16 De Memorie van Grieven in beide aan het hof voorgelegde zaken klaagt overigens, telkens in Grief 3, wel over de te ruime omvang van het opgelegde verbod, en beroept zich er op dat het verbod niet ook beelden waarop [verweerder] niet herkenbaar is, had mogen omvatten.
Er wordt in deze Grieven en in de toelichtingen daarop echter geen toespeling gemaakt op het voornemen, de desbetreffende beelden alsnog uit te (gaan) zenden. Zoals ik al opmerkte, heeft het hof deze Grieven dan ook klaarblijkelijk, en begrijpelijkerwijs, zo opgevat dat zij zich richtten tegen de uitgesproken verboden, voor zover die van belang waren voor de inmiddels al plaatsgevonden hebbende uitzendingen.
Merkwaardigerwijs legt de toelichting bij deze Grieven overigens de nadruk op het belang van het gegeven, dat televisiekijkers de gelaatsuitdrukkingen en bijbehorende motoriek van de betrokkenen zouden moeten (kunnen) zien - een argument dat, als het gaat om onherkenbaar gemaakte beelden, goeddeels irrelevant is. Men kan zich om die reden geredelijk voorstellen dat het hof in dit beklemtoonde argument, en niet in de min of meer terloopse verwijzing naar niet-herkenbare beelden, het zwaartepunt heeft gezien van de klachten waar deze Grieven op doelden.
17 EHRM 26 november 1991, NJ 1992, 457 m.nt. EJD ("Spycatcher"), rov. 61 - 65.

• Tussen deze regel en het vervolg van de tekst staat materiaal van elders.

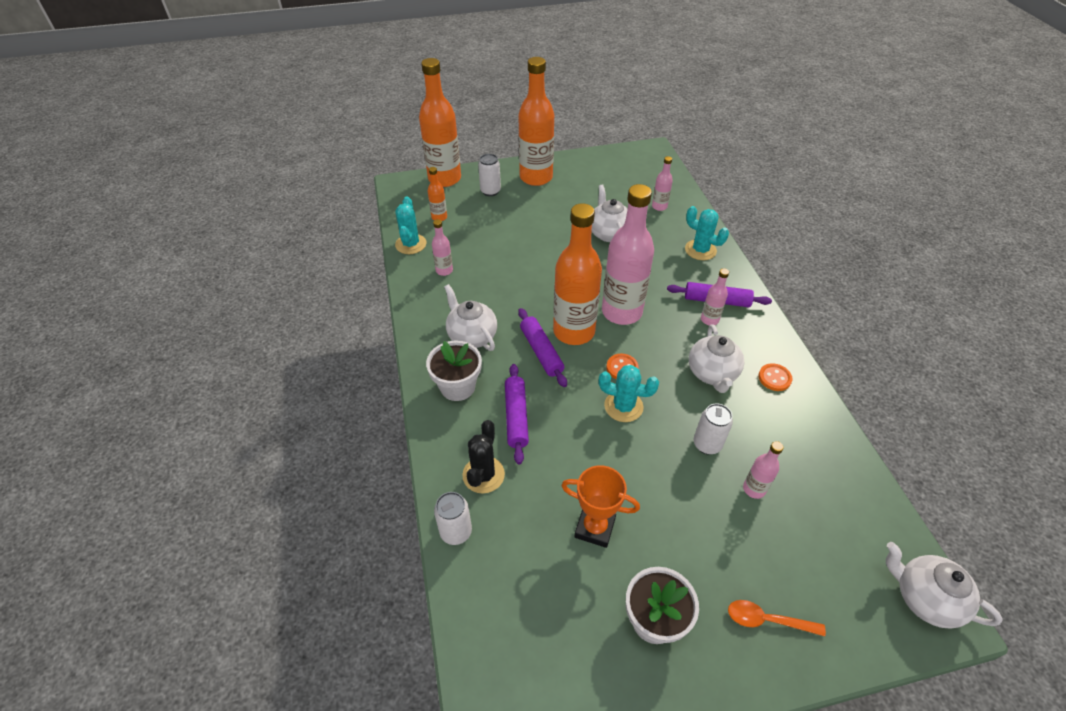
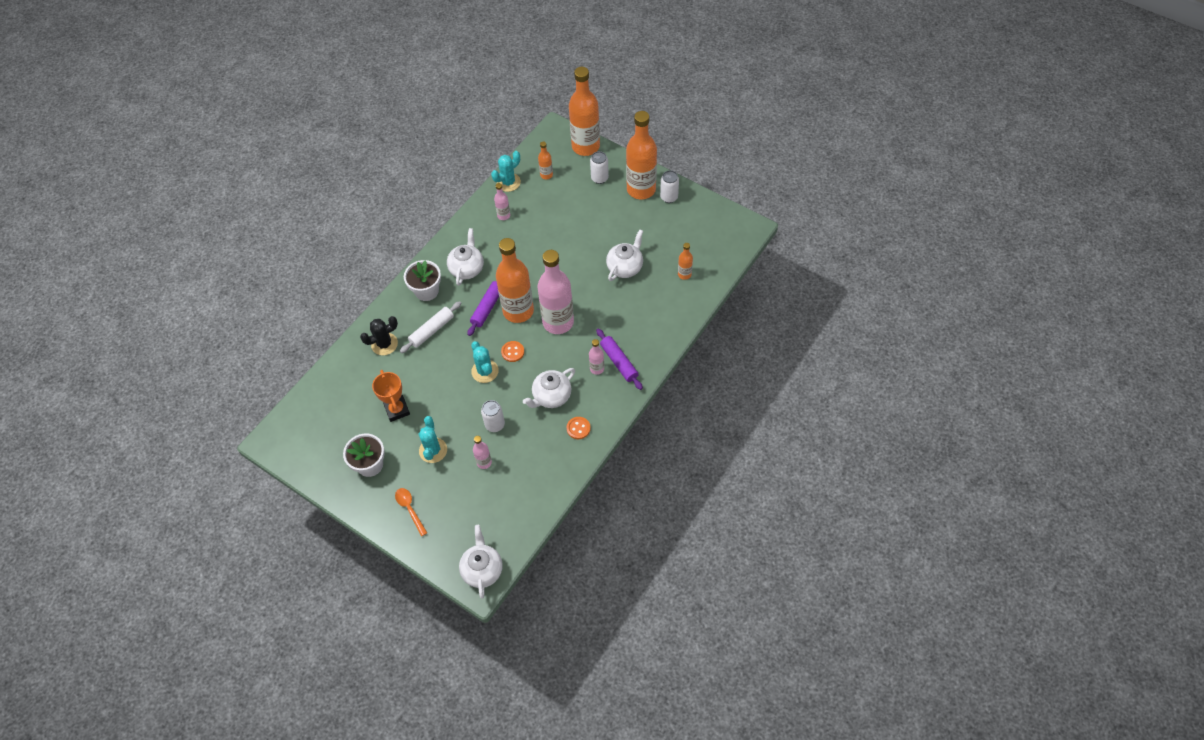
camera: 50 degrees right, 10 degrees up
(456, 532) = (344, 358): white can -> white can (669, 197)
(516, 417) = (432, 330): purple rolling pin -> white rolling pin
(659, 206) = (684, 274): pink bottle -> orange bottle
(700, 250) = (661, 324): turquoise cactus -> turquoise cactus (433, 450)

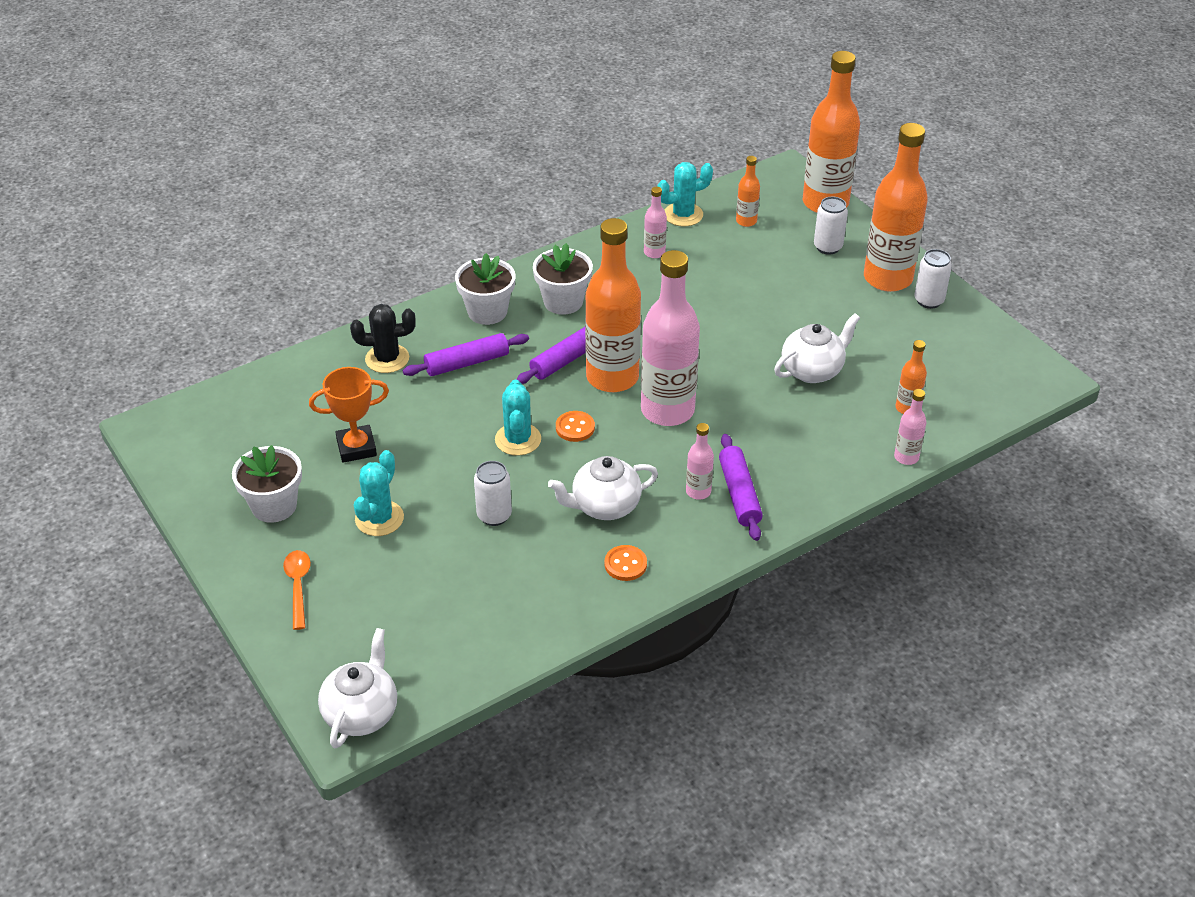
camera: 20 degrees right, 15 degrees down
(397, 410) = (356, 448): orange trophy -> orange trophy turned 75 degrees clockwise
(432, 330) = (467, 363): white rolling pin -> purple rolling pin
(467, 268) = (563, 302): white teapot -> white flower pot
(484, 462) = (449, 561): pink bottle -> pink bottle (906, 457)

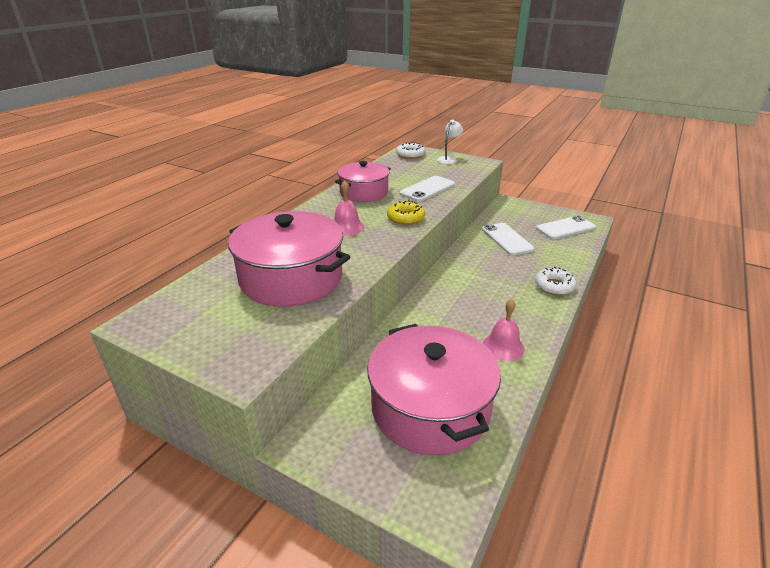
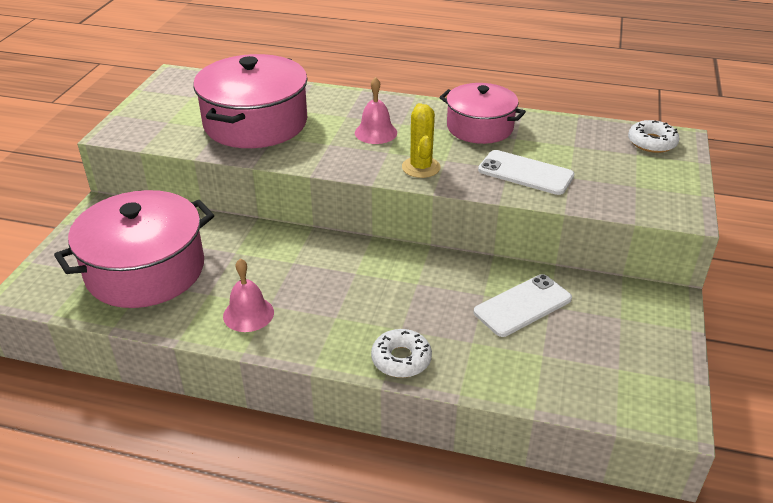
camera: 75 degrees right, 5 degrees up
(405, 218) = (421, 167): yellow donut -> yellow cactus
(448, 159) = (667, 179): white lamp -> none
(565, 228) = (610, 376): white phone -> none

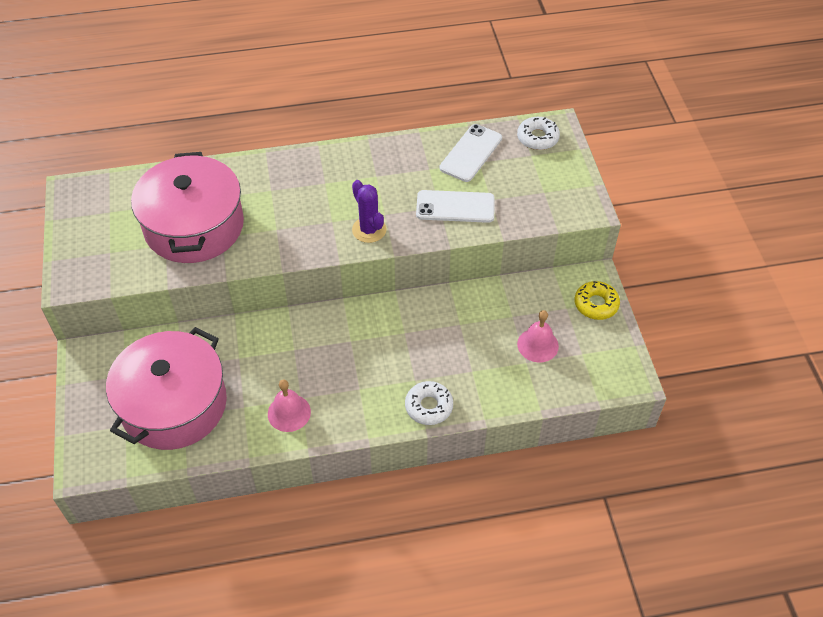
camera: 25 degrees left, 15 degrees up
(376, 132) = (309, 201): pink bell -> pink bell (537, 345)
(421, 167) = (369, 230): yellow cactus -> purple cactus
(480, 127) = (393, 165): pink pot -> none
(522, 305) = (493, 323): white phone -> white phone (471, 153)
(660, 325) = (596, 304): none -> yellow donut

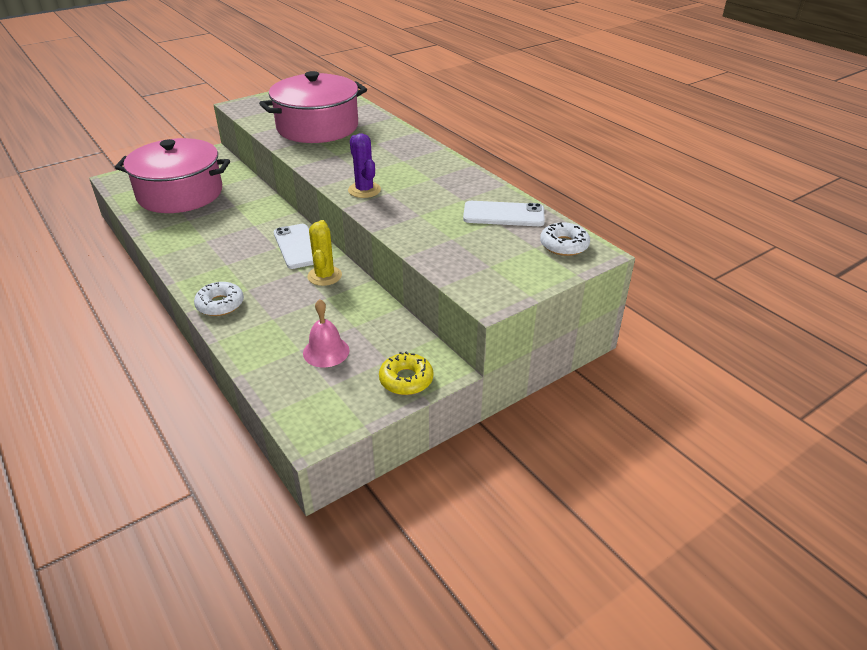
camera: 65 degrees right, 15 degrees down
(289, 412) = (189, 239): pink bell -> none
(369, 230) = (364, 190): purple cactus -> purple cactus turned 60 degrees counterclockwise
(424, 316) = (324, 276): none -> yellow cactus
(455, 207) = (425, 222): white phone -> white phone (297, 246)

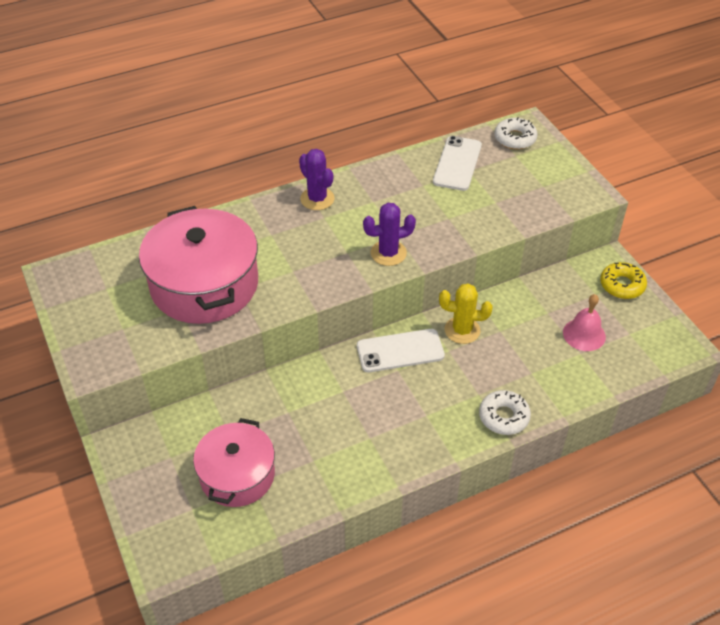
camera: 80 degrees left, 10 degrees up
(180, 194) = (237, 475): pink pot -> pink pot, size x0.64
(425, 155) = (317, 199): none -> purple cactus

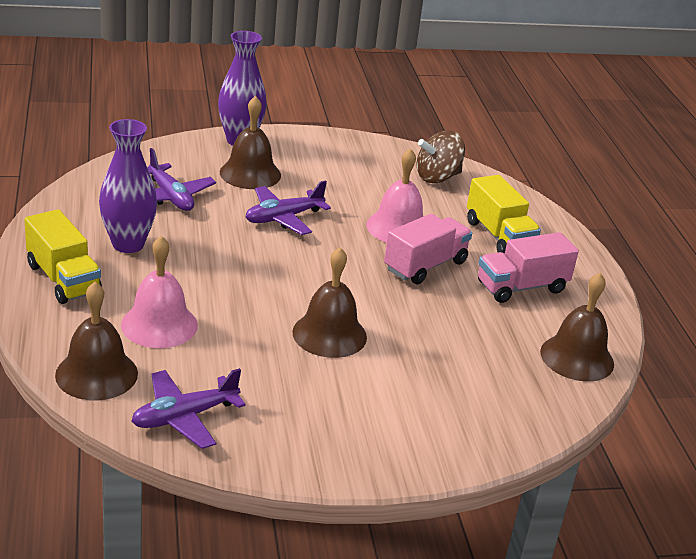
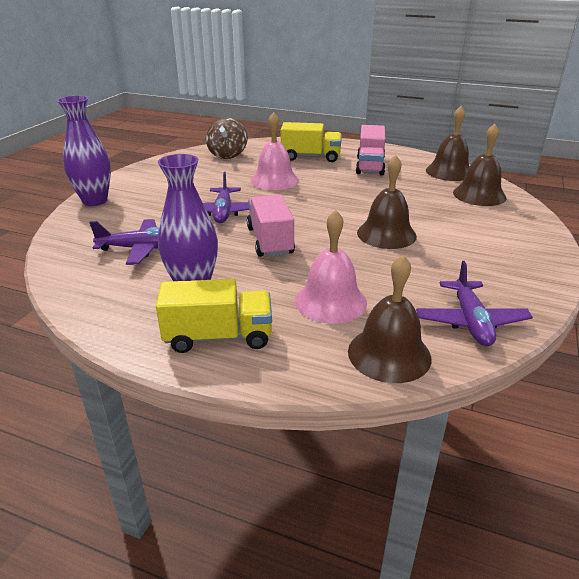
camera: 55 degrees left, 0 degrees up
(250, 173) = (147, 209): brown bell -> brown bell (479, 195)
(425, 266) = (326, 184): pink truck -> pink truck (270, 241)

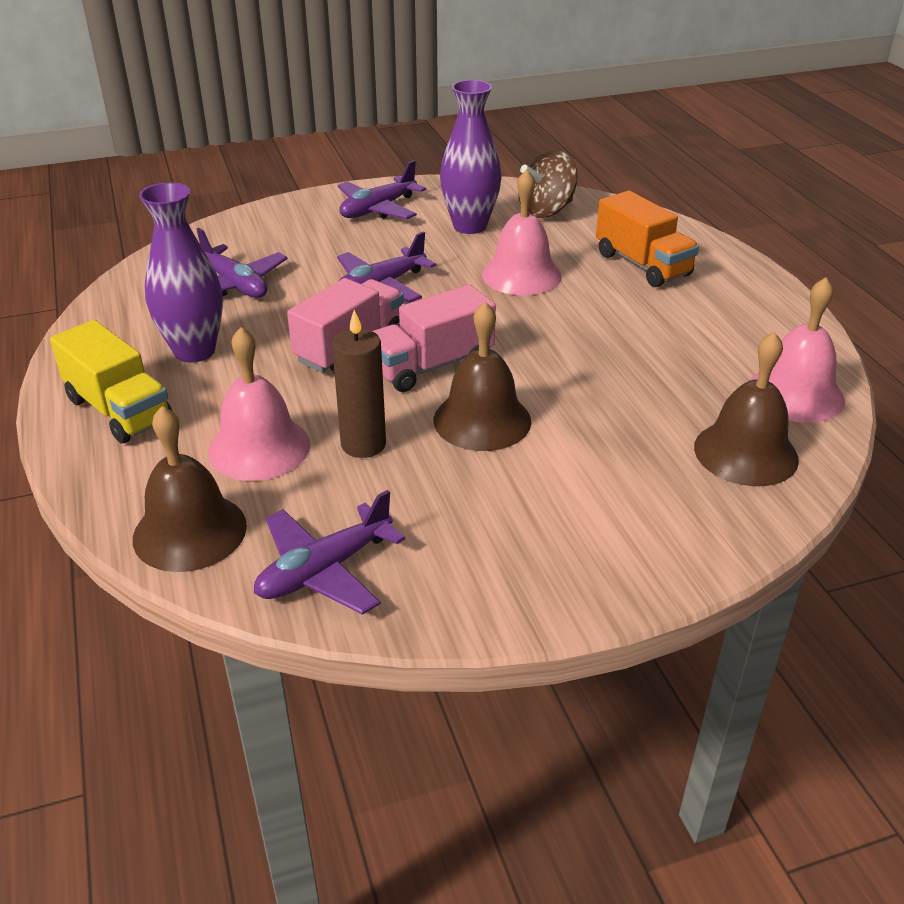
camera: 50 degrees right, 5 degrees up
(95, 201) = (302, 207): purple vase -> purple vase (470, 226)
(143, 185) = (378, 209): none -> purple plane
(310, 157) = (642, 265): yellow truck -> orange truck
(368, 270) = (363, 444): none -> brown candle
(370, 166) = (693, 320): pink truck -> pink truck (431, 366)
(449, 172) = (795, 394): brown bell -> pink bell

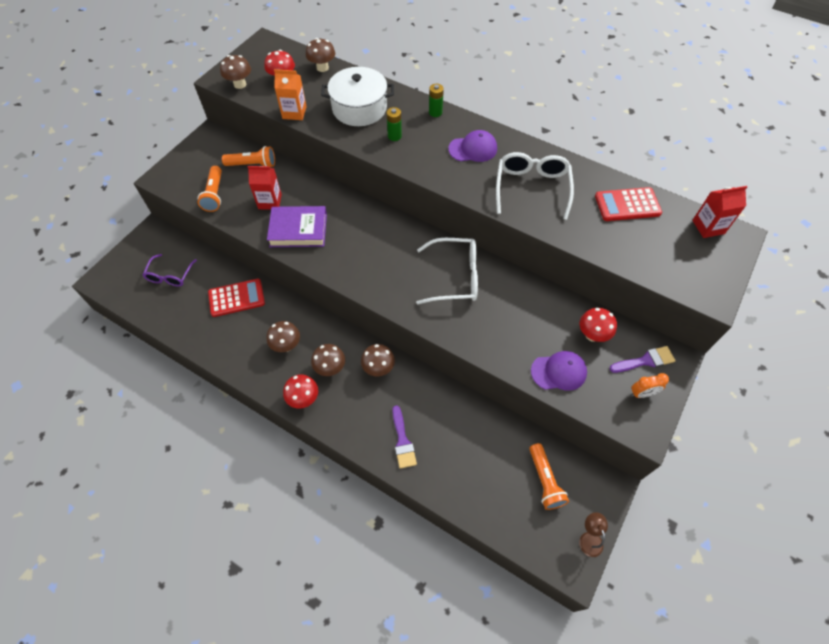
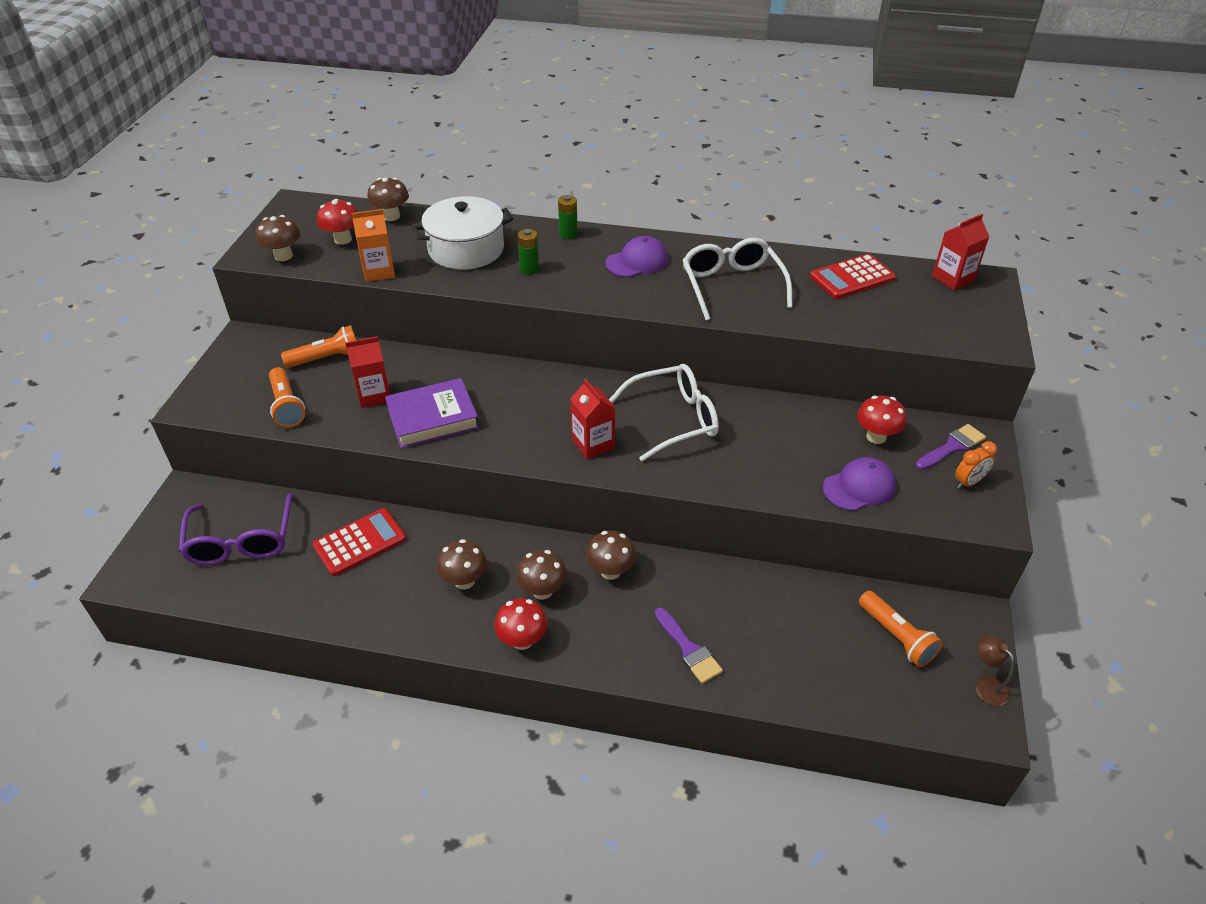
camera: 20 degrees left, 15 degrees down
(170, 276) = (241, 541): purple glasses -> purple glasses, size x1.51
(391, 280) = (593, 444): none -> red carton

18 Ter illustratie: het hof is in deze zaak aan sommige van de kant van Endemol c.s. aangevoerde of aangestipte "ontlastende" argumenten voorbij gegaan omdat die argumenten van de kant van Endemol c.s. niet of niet voldoende waren onderbouwd. Wanneer het hof het recht op vrije meningsuiting van Endemol c.s. tot uitgangspunt had genomen en had onderzocht of van de kant van [verweerder] voldoende was aangevoerd om een inbreuk op dit recht te rechtvaardigen, kan men zich voorstellen dat het risico dat de desbetreffende (door [verweerder] in te roepen) gronden als onvoldoende gesteld/onderbouwd/bewezen werden aangemerkt, in beginsel op [verweerder] zou rusten.
Aan de hand van die gegevens kan worden vastgesteld dat er gevallen denkbaar zijn waarin, als het om een bodemprocedure zou gaan, de rechter zich zou moeten afvragen of strikte handhaving van de regels van stelplicht en bewijslast niet tekort doet aan de principiële gelijkheid van de fundamentele rechten die in een geval als dit moeten worden afgewogen; dan wel of inderdaad bij keuze van alléén het ene fundamentele recht als uitgangspunt, in voldoende mate recht wordt gedaan aan de regel dat de uitkomst dezelfde moet zijn, ongeacht van welke kant de afweging wordt benaderd.